Avant-propos

L’Italie ! Bien avant de porter l’un de ses vieux noms, elle a occupé mon imagination. Je devais avoir quatorze ou quinze ans lorsque le virus m’a frappée. Cette année-là, André Chamson, alors conservateur du Petit Palais, avait littéralement pillé les musées de la Péninsule, en particulier les Offices de Florence, pour une fabuleuse exposition et, durant des mois, l’Art italien – c’était son titre – a fait courir Paris, la France et une partie de l’Europe du Nord. De Cimabue à Tiepolo – le programme annoncé –, les plus belles œuvres de l’Angelico, d’Uccello, de Botticelli – j’avais un faible pour la Madone à la grenade –, Ghirlandaio, Verrochio, Vinci, Raphaël, Michel-Ange, Titien, Véronèse, Piero délia Francesca sont venus couvrir de leur splendeur les cimaises du palais. C’était un éblouissement que j’ai dû aller contempler une douzaine de fois avec ma mère, mon collège, des amies, des cousins de province, tout ce qui me tombait sous la main pour avoir une occasion d’y retourner. C’était magique !

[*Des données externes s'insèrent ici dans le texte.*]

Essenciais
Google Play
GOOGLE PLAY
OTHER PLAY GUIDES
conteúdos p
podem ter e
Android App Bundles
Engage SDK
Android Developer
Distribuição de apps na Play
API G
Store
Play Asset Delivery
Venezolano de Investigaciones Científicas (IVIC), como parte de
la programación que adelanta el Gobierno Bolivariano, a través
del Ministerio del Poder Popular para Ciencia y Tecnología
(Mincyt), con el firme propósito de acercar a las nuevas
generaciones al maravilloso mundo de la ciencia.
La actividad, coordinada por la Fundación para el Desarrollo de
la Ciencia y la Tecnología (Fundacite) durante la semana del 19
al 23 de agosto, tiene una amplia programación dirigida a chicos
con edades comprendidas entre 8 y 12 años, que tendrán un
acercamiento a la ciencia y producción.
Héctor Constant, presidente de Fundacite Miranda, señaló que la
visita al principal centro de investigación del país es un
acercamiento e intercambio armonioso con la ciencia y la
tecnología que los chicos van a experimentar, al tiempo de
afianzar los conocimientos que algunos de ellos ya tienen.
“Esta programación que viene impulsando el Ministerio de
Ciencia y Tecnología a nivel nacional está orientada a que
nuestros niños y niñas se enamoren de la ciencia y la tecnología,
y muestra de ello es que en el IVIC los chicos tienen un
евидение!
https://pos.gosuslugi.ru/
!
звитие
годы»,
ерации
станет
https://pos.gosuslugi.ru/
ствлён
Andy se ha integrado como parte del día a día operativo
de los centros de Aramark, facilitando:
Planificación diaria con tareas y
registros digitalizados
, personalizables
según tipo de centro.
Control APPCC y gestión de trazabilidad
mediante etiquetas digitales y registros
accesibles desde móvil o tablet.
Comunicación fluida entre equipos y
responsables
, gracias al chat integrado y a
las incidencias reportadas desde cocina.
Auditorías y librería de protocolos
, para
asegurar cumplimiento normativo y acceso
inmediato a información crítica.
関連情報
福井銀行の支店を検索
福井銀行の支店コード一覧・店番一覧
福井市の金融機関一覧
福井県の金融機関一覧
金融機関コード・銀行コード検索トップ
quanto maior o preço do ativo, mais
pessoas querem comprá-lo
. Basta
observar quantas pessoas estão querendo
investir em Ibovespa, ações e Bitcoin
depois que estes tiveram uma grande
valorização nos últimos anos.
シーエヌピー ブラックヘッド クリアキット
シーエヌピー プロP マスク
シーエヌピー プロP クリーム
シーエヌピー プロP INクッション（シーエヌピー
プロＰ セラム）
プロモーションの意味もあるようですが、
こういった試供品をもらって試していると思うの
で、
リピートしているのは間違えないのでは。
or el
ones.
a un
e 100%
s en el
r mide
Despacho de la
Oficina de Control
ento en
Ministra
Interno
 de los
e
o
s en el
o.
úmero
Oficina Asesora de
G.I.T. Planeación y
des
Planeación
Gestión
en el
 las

L’histoire de l’art étant développée de bonne heure dans la chère maison chargée de m’orner l’esprit tout en m’enfonçant dans la tête les ingrédients nécessaires à un baccalauréat convenable, je connaissais déjà les principaux de ces peintres, mais isolément. Leur réunion me fit l’effet d’un feu d’artifice et comme d’habitude, je me suis tournée vers l’Histoire afin d’en apprendre un peu plus sur les personnages de ce monde fascinant, inquiétant aussi par ses ombres, ses contrastes. Les chroniques de Stendhal pour la musique et quelques solides historiens pour les paroles, l’Italie de la Renaissance est un opéra fantastique où le sang et la boue servent de fertilisant à l’épanouissement d’une beauté surhumaine renouvelée de la Grèce antique et des raffinements d’une mosaïque de principautés menées par des personnages de contes fantastiques. Parce que cette Italie-là, qui ne porte pas encore son nom, cela s’écrit Médicis, Borgia – des Espagnols pourtant, comme les Aragon de Naples –, Este, Sforza, etc. Tous mécènes hauts en couleur, épris d’un certain art de vivre mais cruels, débauchés, parfois féroces et sans le moindre souci de la vie humaine, à l’image de César Borgia, vénéré de Machiavel, qui en a fait « le Prince », mais dont le masque de velours brodé d’or cache les ravages de la syphilis…

Les femmes sont à la hauteur de leur démesure, qu’elles soient victimes ou souveraines. Leur beauté a traversé le temps, en route pour l’éternité, leurs excès un peu moins, mais à soulever le coin du voile des siècles, cette « Suite italienne » souhaite leur restituer leur réalité humaine en révélant ce qu’ont caché de douleur, de haine ou de résignation les brocarts scintillants de leurs robes.